Die Jagd nach dem Gold

Auch in der Provinz Palermo ist – wie bereits 2011 – die Unterbringung zum Geschäft geworden.
Wie die Präfekturen anderer sizilianischer Provinzen, hat die Präfektur von Palermo nun Übereinkommen mit den Vereinigungen, Kooperativen und Konsortien getroffen, die die an sizilianischen Küsten ankommenden Migranten für 30 Euro pro ankommender Person “begrüßen” und “beherbergen”. Nach dem Ort Piana degli Albanesi (4 Zentren) haben auch Geraci Siculo, Petralia Soprana und Blufi die Tore geöffnet (für Geraci ist es eine Rückkehr zur Vergangenheit, genau wie für die Zentren in Piana degli Albanesi).
In den Händen der palermitanischen Kommunen befinden sich etwa 300 Migranten, die auf ihre Anhörung warten, welche vielleicht in sechs bis acht Monaten stattfinden wird (optimistische Schätzung). In diesen Monaten verleben die Betreiber der Zentren glückliche Tage, während sie den “angebotenen” Betrag der Präfektur kassieren.
Dieses System hat bereits 2011 erhebliche Mittel vergeudet und auch dieses Mal wird es nicht den Anforderungen, die ein ziviles Land erfüllen sollte, genügen. Diese sollten nämlich auf die Intergration von den Menschen abzielen, die aus wahren Situationen der Hölle kommen.
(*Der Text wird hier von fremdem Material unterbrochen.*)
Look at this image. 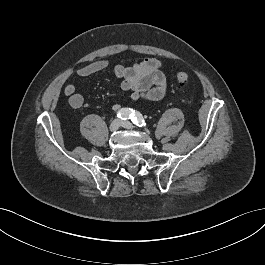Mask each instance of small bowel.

Natürlich ist an dieser Stelle zu unterstreichen, dass nicht alle Zentren nur nach Profit streben. Aber dieses System begünstigt die Herausbildung von Zentren ohne einen professionellen Betreiber und ohne Interesse für die tatsächliche Aufnahme; stattdessen nur mit dem Interesse, die Kasse in Hotels klingeln zu lassen, die im Winter geschlossen haben. Außerdem begünstigt es Gesellschaften (Kooperativen, Assoziationen etc.) in Schwierigkeiten, die von der Unfähigkeit der Institutionen profitieren, die es nicht schaffen eine dauerhafte, ädequate Unterbringung zu gewährleisten.

In einigen Zentren haben wir Beschwerden gesammelt, auch von Betreibern selber, die bis heute noch keinen Vertrag mit der Präfektur unterzeichnet und eine Überbelegung zu verzeichnen haben; unter den Migranten sind Frauen, Minderjährige und Männer. Und während die ersten Ankommenden (vor allem aus Gambia, Nigeria und dem Senegal), die Ende September eintrafen, immer noch in diesen Strukturen auf die Kommission warten, flüchten die letzten Ankommenden (Sudanesen, Eritreer und Syrer) nach zwei Tagen Aufenthalt aus den Zentren, um ihren Migrationsweg weiterzugehen.
In fast allen Strukturen geben die Betreiber Taschengeld aus, die in einigen Bars, Cafés oder beteiligten Geschäften ausgegeben werden können (2,50 Euro am Tag), und bieten auch ein Bett zum Schlafen an (meistens komfortabel), sowie Mittag- und Abendessen (dies ist in unterschiedlicher Art organisiert, zum Beispiel gibt es in Piana degli Albanesi bei insgesamt vier Zentren zwei, in denen die Migranten auch selbst kochen können, während die anderen beiden Zentren einen Vertrag mit einer Cateringfirma – Nuova Cucina Siciliana – für 5 Euro pro Speise pro Migrant geschlossen haben). Um beim Frühstück einzusparen, bieten viele ein einfaches “self-made” Frühstück an, also mit Milch und Konfitüre, die von der Bevölkerung gespendet wurden und ein paar Scheiben Zwieback aus dem Supermarkt.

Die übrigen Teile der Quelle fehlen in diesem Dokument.